Here's a common "design pattern" in C++ code. You have a huge class. Sometimes there's a single pseudo-global object of this class. In that case, you get all the drawbacks of global variables because everybody has a pointer to the thing and modifies it and expects others to see the changes. But you get no benefits of global variables since the thing is allocated on the stack and when your program crashes with a buffer overflow, you can't find the object in a debugger. And at other times there are many of these objects, typically kept in a pseudo-global collection.
Anyway, this huge class has no constructors, no destructor and no operator=. Of course people create and destroy the objects, and sometimes even assign to them. How is this handled by the compiler?
This is handled by the compiler by generating a gigantic pile of code at the point where it would call the user-defined functions with magic names (such as operator=) if there were any. When you crash somewhere at that point, you get to see kilobytes of assembly code in the debugger, all generated from the same source code line. You can then try and figure out which variable didn't like being assigned to, by guessing where the class member offsets are in the assembly listing and looking for symbolic names of the members corresponding to them. Or you can try and guess who forgot all about the fact that these objects were assigned to using the "default" operator= and added something like built-in pointer members to the class. Because that wouldn't work, and could have caused the problem.

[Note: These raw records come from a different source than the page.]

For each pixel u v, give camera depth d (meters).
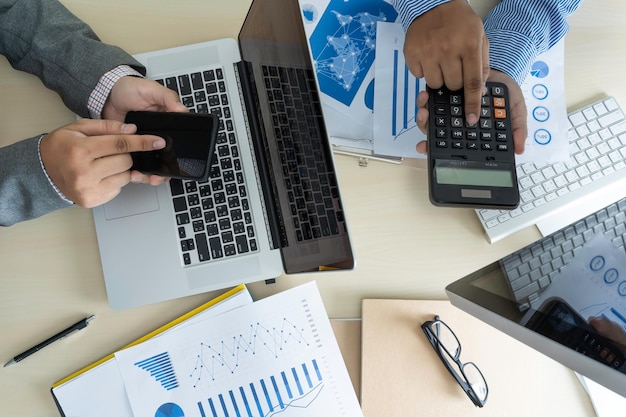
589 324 0.41
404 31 0.71
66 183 0.60
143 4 0.72
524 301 0.47
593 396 0.65
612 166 0.70
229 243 0.65
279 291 0.68
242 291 0.66
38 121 0.69
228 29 0.73
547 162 0.70
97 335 0.65
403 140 0.69
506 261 0.52
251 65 0.67
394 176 0.71
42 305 0.65
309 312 0.66
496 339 0.67
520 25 0.72
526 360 0.67
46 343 0.63
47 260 0.66
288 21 0.57
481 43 0.65
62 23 0.67
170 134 0.62
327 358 0.65
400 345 0.66
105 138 0.60
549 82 0.73
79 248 0.66
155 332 0.65
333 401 0.64
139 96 0.65
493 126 0.64
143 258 0.64
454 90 0.65
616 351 0.38
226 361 0.64
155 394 0.63
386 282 0.69
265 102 0.65
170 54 0.69
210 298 0.66
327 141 0.52
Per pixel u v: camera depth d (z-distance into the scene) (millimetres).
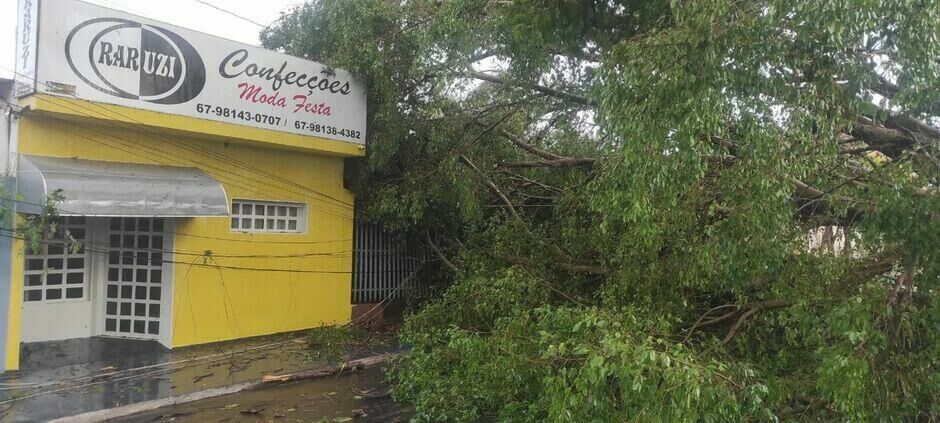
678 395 3543
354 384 7230
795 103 3883
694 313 5418
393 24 9164
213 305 8531
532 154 9695
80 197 6691
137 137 7840
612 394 4090
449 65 7812
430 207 10336
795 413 4387
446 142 9305
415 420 5645
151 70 7547
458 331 5703
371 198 10266
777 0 3705
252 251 8969
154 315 8414
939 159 3752
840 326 3668
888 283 4156
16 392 6250
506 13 6074
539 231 7914
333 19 9344
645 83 4098
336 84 9461
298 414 6137
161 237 8344
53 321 8133
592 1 5621
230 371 7363
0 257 6758
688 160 3918
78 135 7352
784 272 4340
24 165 6793
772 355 4883
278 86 8758
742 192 3961
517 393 5340
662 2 4844
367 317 10445
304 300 9586
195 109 7934
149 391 6488
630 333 4254
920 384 3855
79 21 6977
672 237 5004
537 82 7973
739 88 3947
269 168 9164
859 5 3338
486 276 7438
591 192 5555
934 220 3459
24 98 6867
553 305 6648
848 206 3984
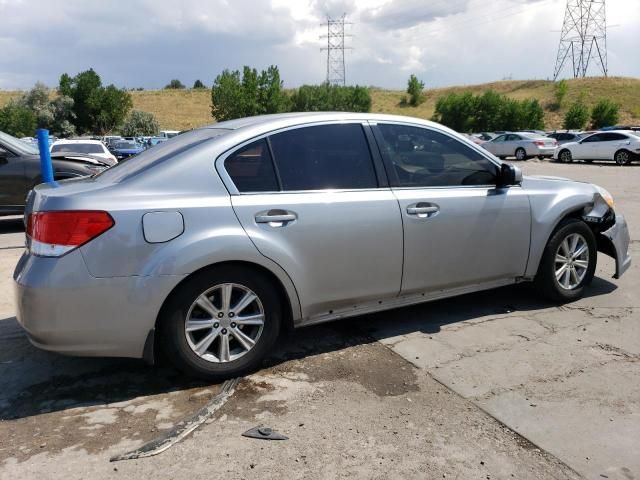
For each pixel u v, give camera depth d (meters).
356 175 3.76
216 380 3.40
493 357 3.74
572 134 31.61
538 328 4.24
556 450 2.70
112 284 3.03
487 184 4.32
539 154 28.66
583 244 4.82
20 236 8.38
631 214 9.68
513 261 4.43
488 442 2.77
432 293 4.15
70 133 61.06
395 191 3.86
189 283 3.20
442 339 4.05
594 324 4.33
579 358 3.71
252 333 3.48
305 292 3.55
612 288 5.26
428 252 3.98
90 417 3.02
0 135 8.62
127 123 63.66
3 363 3.70
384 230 3.76
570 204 4.60
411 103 87.50
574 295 4.83
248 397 3.22
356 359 3.73
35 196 3.29
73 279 2.97
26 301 3.00
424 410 3.07
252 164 3.45
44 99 61.88
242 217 3.30
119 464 2.60
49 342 3.03
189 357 3.27
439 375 3.48
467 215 4.11
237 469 2.55
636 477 2.51
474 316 4.51
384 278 3.84
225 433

Implicit generation of functions is problematic because it slows compilation down, inflates the program binaries and gets in the way when you debug. But the problem with implicitly calling functions (whether or not they were implicitly generated) is arguably even worse.
When you see code like a=f(b,c) (or even a=b+c, thanks to operator overloading), you don't know whether the objects are passed by reference or by value (see "information hiding"). In the latter case, the objects are copied with implicitly called functions; in the former case, that's possible, too, if implicit type conversions were involved. Which means that you don't really understand what the program does unless you know the relevant information about the relevant overloads and types. And by the way, the fact that you can't see whether the object is passed by reference or by value at the point of call is another example of implicit stuff happening in C++.
One more problem with automatically generated functions (such as constructors and destructors) is that they must be regenerated when you add private members to a class, so changing the private parts of a class triggers recompilation... Which brings us back to square 1.